BL: Notion of nesting might help to solve these problems. Overall the underlying model that we don’t have now, needs to support that. We need to be able to look inside what kind of services. Distinguish between black box and white box components.

ED: World is not that simple, you don't have control on all components that you are you using. You just have to keep as much information as you can. When it is still non service application components it is easier with services it is more complicated.

CG: Example Biomart, there are no information about the input and output. The logic of services is not exposed by the EBI people. How do you persuade service providers, to expose enough business logic, but not too much, only up to the point where you want other people to know about it.

PA: The issue of workflow is independent from the scientific domain that we are studying, it is more important for experimental/empirical science.

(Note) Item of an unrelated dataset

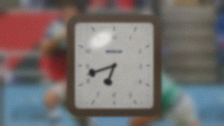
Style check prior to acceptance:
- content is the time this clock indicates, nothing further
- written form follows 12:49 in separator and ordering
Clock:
6:42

Mathematician might not be interested in the workflow?

PR: Give counter example on the color proof of workflow?

DK: What is the right granularity when you use BPEL? Deciding what piece you want to publish what you wanted to hide?

PA: How it is done in business?

DK: Also in Business there are many different domain using workflow. Information of the business logic of workflow is exposed, but company secret logic is not exposed

BL: Some workflow will be computationally intensive, data intensive; nevertheless there are similar components throughout different domain. Analogy that databases are used in many different domains.

SO: I am a user, if I hear a workflow; I don't know what workflow is. I have application; I developed with programming language, Could we anyway see the problem that we will not discuss workflow as workflow, but a big virtual computer where you should program with some specific programming language.

BL: We can learn from programming language, there is no reason not to have taverna script, kepler scripts etc. What is underlying computational model within workflow? Does not always means DAG? If you need loop streaming what would you do? You don't have to go back to full programming other wise you will go back to python.

IT: Workflow has been around for long. Not many people are trained to think in workflow concept. It would take time for people to be able to think in terms of workflow.

What are the Main Issues in the field of workflow for e-science in the next following years?

ED: What we do today when we look at workflow as monolithic systems, we could also see it as high level description specific for applications that can be compiled down to execution, and so forth. In terms of standardization we could do it in intermediate area, (in the middle area). In the high level scientist can have more flexibility.

DK: Agree that there must be layer on top of BPEL to be used for Scientist. Not all scientists must learn BPEL.

BL: Workflow design, workflow design, workflow design. We want to enable scientist to get their ideas in executable environment that other people can use and accelerate science.

PR: These workflows have strong workflow flavor. Grid -> e-Science->workflow. It all comes down to working together and sharing ideas.